Marriages dissolve for countless reasons. Fractured relationships may mean more amicable breakups, while extreme circumstances can complicate divorce proceedings tremendously. The human instinct to assign blame in any conflict may make an at-fault divorce an appealing option for some distraught spouses. Determining fault is not as simple as it may seem, however.
Not every state allows at-fault dissolutions of marriage; Texas does. Will pursuing this course of action expedite your divorce? Your specific circumstances hold the answer to this question.
What is the difference between a fault and no-fault divorce?
Many marriages end due to “irreconcilable differences.” In other words, the relationship becomes too strained to repair. Both partners typically recognize that neither is directly to blame for the separation. Every state recognizes no-fault divorces.

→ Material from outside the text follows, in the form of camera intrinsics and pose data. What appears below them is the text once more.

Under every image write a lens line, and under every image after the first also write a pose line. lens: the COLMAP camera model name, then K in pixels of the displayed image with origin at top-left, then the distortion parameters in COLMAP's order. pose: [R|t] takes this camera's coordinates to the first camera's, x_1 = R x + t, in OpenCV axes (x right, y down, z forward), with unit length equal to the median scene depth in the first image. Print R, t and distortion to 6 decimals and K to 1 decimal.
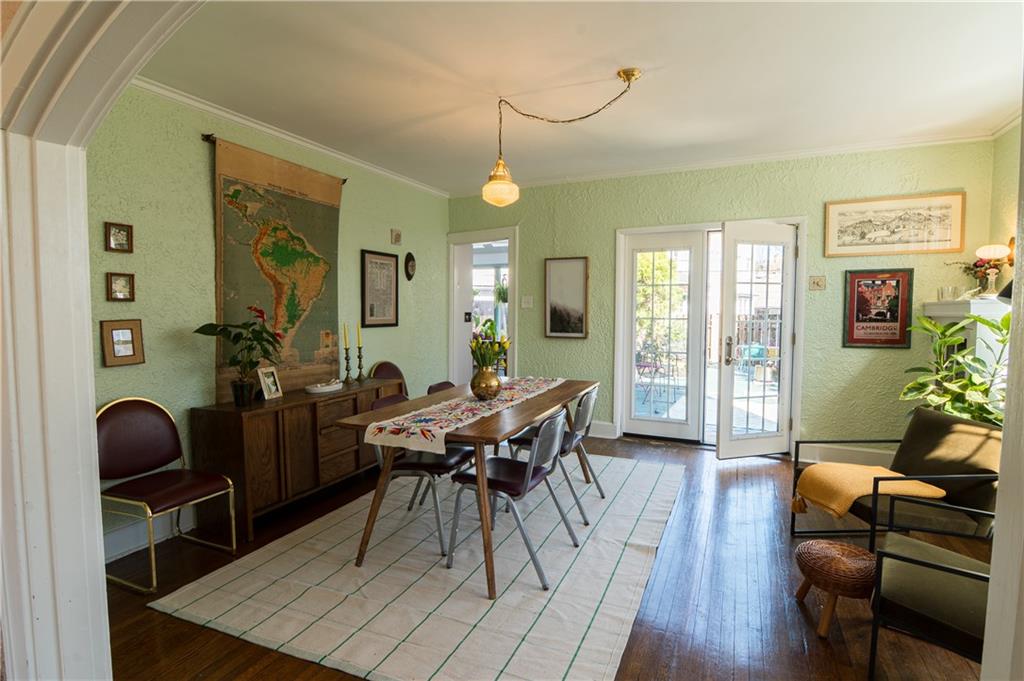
lens RADIAL K [[513.5, 0, 514.3], [0, 513.5, 339.4], [0, 0, 1]] dist [-0.010422, -0.005482]
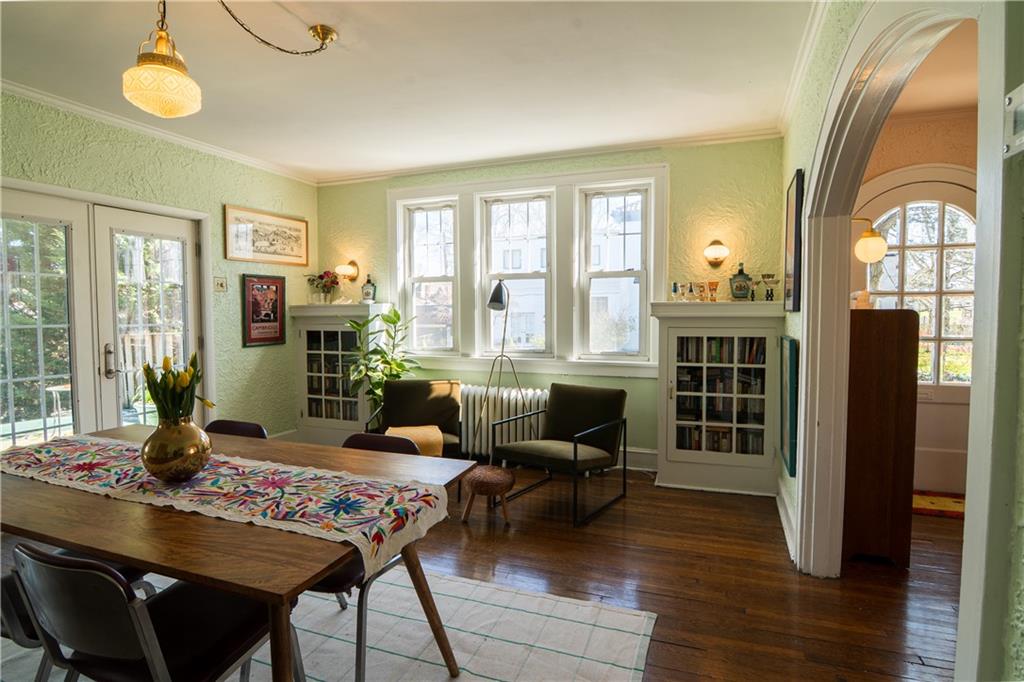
lens RADIAL K [[513.5, 0, 522.4], [0, 513.5, 342.2], [0, 0, 1]] dist [-0.010422, -0.005482]
pose [[-0.063573, -0.061706, 0.996068, -0.539998], [0.065186, 0.995698, 0.065843, -0.032941], [-0.995846, 0.069116, -0.059277, 0.606106]]
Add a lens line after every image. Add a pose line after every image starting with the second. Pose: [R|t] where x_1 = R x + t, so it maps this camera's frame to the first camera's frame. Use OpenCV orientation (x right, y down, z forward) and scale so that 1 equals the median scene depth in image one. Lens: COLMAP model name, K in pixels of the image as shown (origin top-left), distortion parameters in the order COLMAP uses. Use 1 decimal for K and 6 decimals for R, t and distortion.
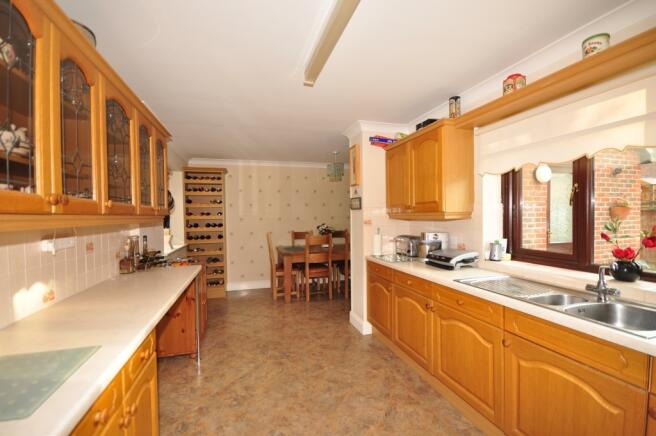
lens RADIAL K [[287.8, 0, 327.6], [0, 287.8, 217.2], [0, 0, 1]] dist [0.001491, 0.000237]
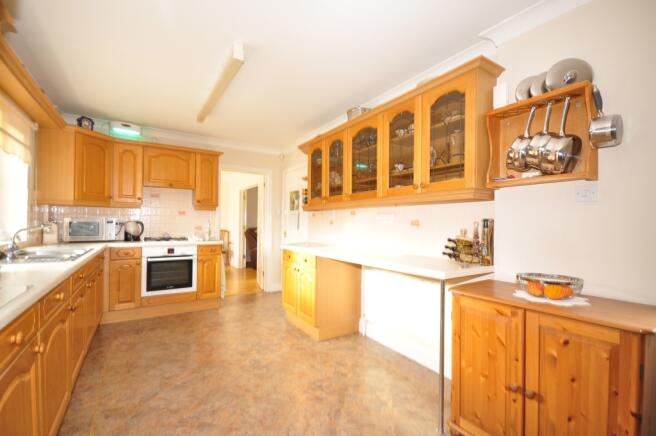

An at-fault divorce usually stems from a specific cause, such as adultery, imprisonment, abandonment or cruelty. In these cases, one partner orchestrates these actions, putting that one person at fault for the divorce.
The different circumstances in these two types of divorce impact the filing process. Potential complications may arise in an at-fault case.
How can an at-fault divorce speed things up?
No-fault divorces require a 60-day waiting period. This delay allows couples to confirm that divorce is the only option for the relationship. An at-fault divorce waives this waiting period, so the marriage can end as soon as possible.
If the person filing has documented proof of fault and the accused party does not deny the charge, the divorce can finalize quickly. These are ideal circumstances in this type of separation; often, the situation does not meet these criteria.
How can an at-fault divorce slow things down?
When one partner declares the other at fault for the dissolution of marriage, the accused party does have an opportunity to object. In cases of adultery, if he or she can prove the other spouse condoned the behavior, then the courts may deny the request for an at-fault divorce.
Even without the waiting period, proving grounds for divorce can take time. Unless extreme circumstances exist, a no-fault divorce is typically the better route to take.
It is important to note that no-fault divorces do not necessarily have to last an eternity. A mediator can help facilitate divorce proceedings and land on a fair agreement within a short period of time. These collaborative divorces are a good option for partners who want a fast divorce.